Sunday, October 6, 2019

The War Against the Imagination Heats Up! (Part Two): Morals Clauses in Book Contracts

From the Authors Guild's 1-24-19 article entitled "Why We Oppose Morals Clauses in Book Contracts":

The Authors Guild objects to publishers’ new and increasing use of so-called “morals clauses.” These contract provisions allow publishers to terminate a book contract, and in many cases even require the author to repay portions of the advance already received, if the author is accused of immoral, illegal, or publicly condemned behavior. Publishers insist they need the clauses to protect themselves in the event an author’s reputation becomes so tarnished after the book contract is signed that it will hurt sales. But most of these clauses are too broad and allow a publisher to terminate based on individual accusations or the vague notion of “public condemnation”—which can occur all too easily in these days of viral social media.
The ambiguity and subjectivity of these clauses make them ripe for abuse.

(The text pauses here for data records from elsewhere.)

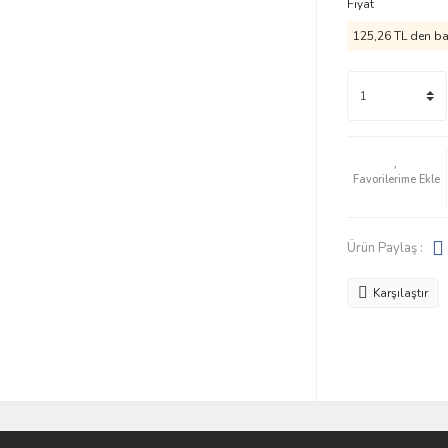
Fiyat
125,26 TL den baş
Ürün Paylaş :
Karşılaştır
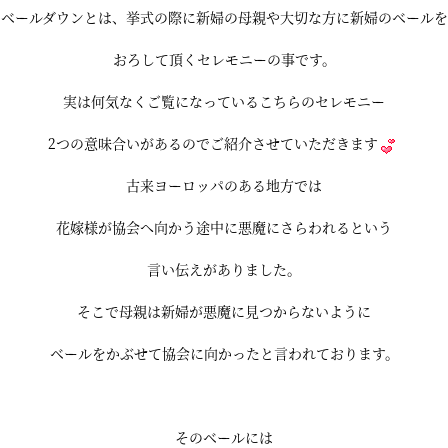
ベールダウンとは、挙式の際に新婦の母親や大切な方に新婦のベールを
おろして頂くセレモニーの事です。
実は何気なくご覧になっているこちらのセレモニー
2つの意味合いがあるのでご紹介させていただきます
古来ヨーロッパのある地方では
花嫁様が協会へ向かう途中に悪魔にさらわれるという
言い伝えがありました。
そこで母親は新婦が悪魔に見つからないように
ベールをかぶせて協会に向かったと言われております。
そのベールには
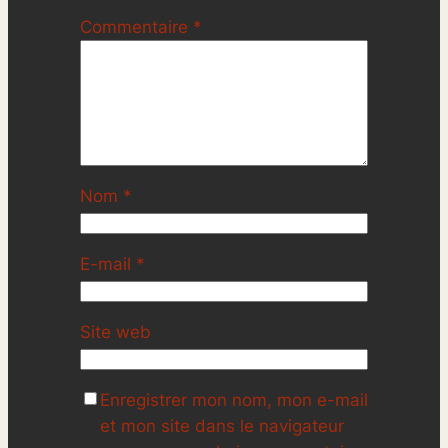
Commentaire
*
Nom
*
E-mail
*
Site web
Enregistrer mon nom, mon e-mail
et mon site dans le navigateur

Publishers should not have the sole discretion to decide whether accusations are true. And, if the accusations are not true, they should not subject the author to termination. Publishing houses should perform due diligence and determine whether the book and its author fit their objectives before entering into agreements. Broad morals clauses give publishers yet another unfair way out of a contract when they decide they don’t want to publish a book for whatever reason.

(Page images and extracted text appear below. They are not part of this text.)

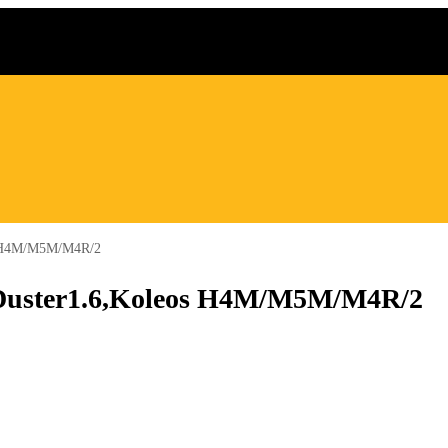
s H4M/M5M/M4R/2
Duster1.6,Koleos H4M/M5M/M4R/2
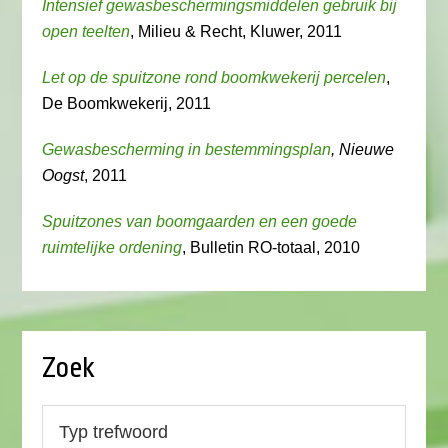
Intensief gewasbeschermingsmiddelen gebruik bij
open teelten
, Milieu & Recht, Kluwer, 2011
Let op de spuitzone rond boomkwekerij percelen
,
De Boomkwekerij, 2011
Gewasbescherming in bestemmingsplan
, Nieuwe
Oogst
, 2011
Spuitzones van boomgaarden en een goede
ruimtelijke ordening
, Bulletin RO-totaal, 2010
Zoek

The moral conduct of an author is not germane to the author’s fulfillment of obligations under the contract; nor should it be a basis for termination, much less returning the advance. The author’s side of the bargain is to deliver the book promised in a timely manner, not to uphold any unspecified standards of behavior.

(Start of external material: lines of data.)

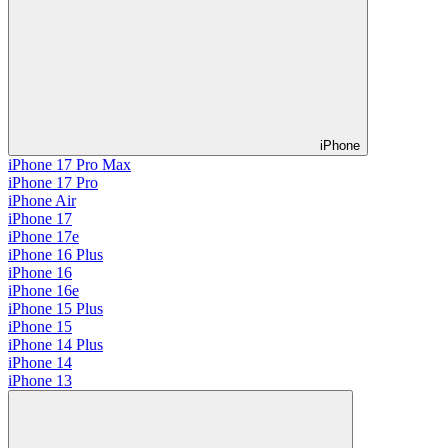
iPhone
iPhone 17 Pro Max
iPhone 17 Pro
iPhone Air
iPhone 17
iPhone 17e
iPhone 16 Plus
iPhone 16
iPhone 16e
iPhone 15 Plus
iPhone 15
iPhone 14 Plus
iPhone 14
iPhone 13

What constitutes behavior “subject to widespread public condemnation,” “moral turpitude,” or similar terms used in these clauses varies widely and often has as much to do with a nation’s current sociopolitical climate as it does with ethics. As playwright Lillian Hellman notably wrote in response to a subpoena to testify before the House Un-American Activities Committee, which was investigating Communist infiltratration of Hollywood and other American institutions, “I cannot and will not cut my conscience to fit this year’s fashions.”